> [Exercice à traiter] Citez mot pour mot toutes les lignes des items qui suivent.

> [Extraits de données]
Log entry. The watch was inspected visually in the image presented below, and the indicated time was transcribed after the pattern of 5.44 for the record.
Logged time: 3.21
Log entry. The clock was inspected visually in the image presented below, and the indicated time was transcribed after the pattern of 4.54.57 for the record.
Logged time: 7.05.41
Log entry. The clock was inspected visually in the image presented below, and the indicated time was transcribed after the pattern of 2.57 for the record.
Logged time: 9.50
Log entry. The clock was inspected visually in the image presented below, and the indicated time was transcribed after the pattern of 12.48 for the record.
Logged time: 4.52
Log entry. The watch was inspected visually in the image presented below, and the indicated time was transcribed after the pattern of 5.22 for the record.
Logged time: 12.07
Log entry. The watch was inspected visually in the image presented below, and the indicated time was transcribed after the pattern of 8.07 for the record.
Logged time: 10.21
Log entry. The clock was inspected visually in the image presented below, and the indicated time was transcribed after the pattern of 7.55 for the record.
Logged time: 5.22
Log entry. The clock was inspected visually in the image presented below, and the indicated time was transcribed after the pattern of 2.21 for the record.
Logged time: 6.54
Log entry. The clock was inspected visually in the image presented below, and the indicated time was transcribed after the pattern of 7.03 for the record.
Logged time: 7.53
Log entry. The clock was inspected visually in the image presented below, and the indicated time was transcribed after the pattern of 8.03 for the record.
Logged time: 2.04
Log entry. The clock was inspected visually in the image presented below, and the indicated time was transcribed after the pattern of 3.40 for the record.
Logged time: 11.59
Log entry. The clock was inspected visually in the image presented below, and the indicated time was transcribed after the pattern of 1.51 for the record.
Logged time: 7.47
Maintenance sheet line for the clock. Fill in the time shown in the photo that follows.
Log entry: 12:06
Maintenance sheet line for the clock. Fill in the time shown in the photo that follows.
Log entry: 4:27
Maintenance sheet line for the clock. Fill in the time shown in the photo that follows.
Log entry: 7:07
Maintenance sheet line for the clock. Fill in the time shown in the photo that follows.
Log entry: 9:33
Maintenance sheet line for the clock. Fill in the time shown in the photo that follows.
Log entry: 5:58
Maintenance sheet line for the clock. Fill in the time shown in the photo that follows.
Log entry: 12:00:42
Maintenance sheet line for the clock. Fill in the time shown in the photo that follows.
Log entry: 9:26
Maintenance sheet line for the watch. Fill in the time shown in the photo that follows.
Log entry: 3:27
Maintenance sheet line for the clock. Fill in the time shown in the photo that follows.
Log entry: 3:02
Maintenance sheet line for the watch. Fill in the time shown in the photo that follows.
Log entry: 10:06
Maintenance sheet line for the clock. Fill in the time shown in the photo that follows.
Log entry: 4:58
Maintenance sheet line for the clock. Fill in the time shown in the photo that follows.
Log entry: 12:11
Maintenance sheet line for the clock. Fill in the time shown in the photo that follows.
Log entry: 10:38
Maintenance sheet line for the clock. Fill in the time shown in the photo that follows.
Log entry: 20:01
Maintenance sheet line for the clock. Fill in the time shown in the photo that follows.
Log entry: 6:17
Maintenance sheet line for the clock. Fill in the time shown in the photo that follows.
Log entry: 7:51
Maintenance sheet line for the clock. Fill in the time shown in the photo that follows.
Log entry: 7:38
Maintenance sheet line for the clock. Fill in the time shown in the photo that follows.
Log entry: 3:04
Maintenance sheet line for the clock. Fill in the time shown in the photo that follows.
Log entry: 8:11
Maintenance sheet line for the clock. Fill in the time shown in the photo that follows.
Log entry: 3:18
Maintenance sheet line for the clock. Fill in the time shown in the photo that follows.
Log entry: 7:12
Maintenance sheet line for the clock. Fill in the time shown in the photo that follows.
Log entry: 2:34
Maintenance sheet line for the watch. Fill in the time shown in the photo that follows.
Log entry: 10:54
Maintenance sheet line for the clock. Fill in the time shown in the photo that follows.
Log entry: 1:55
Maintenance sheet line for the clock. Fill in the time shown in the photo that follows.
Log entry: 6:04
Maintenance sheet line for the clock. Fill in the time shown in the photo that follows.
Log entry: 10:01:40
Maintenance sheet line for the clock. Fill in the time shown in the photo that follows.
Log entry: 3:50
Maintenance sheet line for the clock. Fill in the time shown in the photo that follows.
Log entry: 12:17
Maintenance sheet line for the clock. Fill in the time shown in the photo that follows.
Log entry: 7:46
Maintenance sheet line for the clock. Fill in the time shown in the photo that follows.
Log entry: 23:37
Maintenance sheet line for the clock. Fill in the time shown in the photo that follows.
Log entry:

> [Résultat obtenu]
Log entry. The watch was inspected visually in the image presented below, and the indicated time was transcribed after the pattern of 5.44 for the record.
Logged time: 3.21
Log entry. The clock was inspected visually in the image presented below, and the indicated time was transcribed after the pattern of 4.54.57 for the record.
Logged time: 7.05.41
Log entry. The clock was inspected visually in the image presented below, and the indicated time was transcribed after the pattern of 2.57 for the record.
Logged time: 9.50
Log entry. The clock was inspected visually in the image presented below, and the indicated time was transcribed after the pattern of 12.48 for the record.
Logged time: 4.52
Log entry. The watch was inspected visually in the image presented below, and the indicated time was transcribed after the pattern of 5.22 for the record.
Logged time: 12.07
Log entry. The watch was inspected visually in the image presented below, and the indicated time was transcribed after the pattern of 8.07 for the record.
Logged time: 10.21
Log entry. The clock was inspected visually in the image presented below, and the indicated time was transcribed after the pattern of 7.55 for the record.
Logged time: 5.22
Log entry. The clock was inspected visually in the image presented below, and the indicated time was transcribed after the pattern of 2.21 for the record.
Logged time: 6.54
Log entry. The clock was inspected visually in the image presented below, and the indicated time was transcribed after the pattern of 7.03 for the record.
Logged time: 7.53
Log entry. The clock was inspected visually in the image presented below, and the indicated time was transcribed after the pattern of 8.03 for the record.
Logged time: 2.04
Log entry. The clock was inspected visually in the image presented below, and the indicated time was transcribed after the pattern of 3.40 for the record.
Logged time: 11.59
Log entry. The clock was inspected visually in the image presented below, and the indicated time was transcribed after the pattern of 1.51 for the record.
Logged time: 7.47
Maintenance sheet line for the clock. Fill in the time shown in the photo that follows.
Log entry: 12:06
Maintenance sheet line for the clock. Fill in the time shown in the photo that follows.
Log entry: 4:27
Maintenance sheet line for the clock. Fill in the time shown in the photo that follows.
Log entry: 7:07
Maintenance sheet line for the clock. Fill in the time shown in the photo that follows.
Log entry: 9:33
Maintenance sheet line for the clock. Fill in the time shown in the photo that follows.
Log entry: 5:58
Maintenance sheet line for the clock. Fill in the time shown in the photo that follows.
Log entry: 12:00:42
Maintenance sheet line for the clock. Fill in the time shown in the photo that follows.
Log entry: 9:26
Maintenance sheet line for the watch. Fill in the time shown in the photo that follows.
Log entry: 3:27
Maintenance sheet line for the clock. Fill in the time shown in the photo that follows.
Log entry: 3:02
Maintenance sheet line for the watch. Fill in the time shown in the photo that follows.
Log entry: 10:06
Maintenance sheet line for the clock. Fill in the time shown in the photo that follows.
Log entry: 4:58
Maintenance sheet line for the clock. Fill in the time shown in the photo that follows.
Log entry: 12:11
Maintenance sheet line for the clock. Fill in the time shown in the photo that follows.
Log entry: 10:38
Maintenance sheet line for the clock. Fill in the time shown in the photo that follows.
Log entry: 20:01
Maintenance sheet line for the clock. Fill in the time shown in the photo that follows.
Log entry: 6:17
Maintenance sheet line for the clock. Fill in the time shown in the photo that follows.
Log entry: 7:51
Maintenance sheet line for the clock. Fill in the time shown in the photo that follows.
Log entry: 7:38
Maintenance sheet line for the clock. Fill in the time shown in the photo that follows.
Log entry: 3:04
Maintenance sheet line for the clock. Fill in the time shown in the photo that follows.
Log entry: 8:11
Maintenance sheet line for the clock. Fill in the time shown in the photo that follows.
Log entry: 3:18
Maintenance sheet line for the clock. Fill in the time shown in the photo that follows.
Log entry: 7:12
Maintenance sheet line for the clock. Fill in the time shown in the photo that follows.
Log entry: 2:34
Maintenance sheet line for the watch. Fill in the time shown in the photo that follows.
Log entry: 10:54
Maintenance sheet line for the clock. Fill in the time shown in the photo that follows.
Log entry: 1:55
Maintenance sheet line for the clock. Fill in the time shown in the photo that follows.
Log entry: 6:04
Maintenance sheet line for the clock. Fill in the time shown in the photo that follows.
Log entry: 10:01:40
Maintenance sheet line for the clock. Fill in the time shown in the photo that follows.
Log entry: 3:50
Maintenance sheet line for the clock. Fill in the time shown in the photo that follows.
Log entry: 12:17
Maintenance sheet line for the clock. Fill in the time shown in the photo that follows.
Log entry: 7:46
Maintenance sheet line for the clock. Fill in the time shown in the photo that follows.
Log entry: 23:37
Maintenance sheet line for the clock. Fill in the time shown in the photo that follows.
Log entry:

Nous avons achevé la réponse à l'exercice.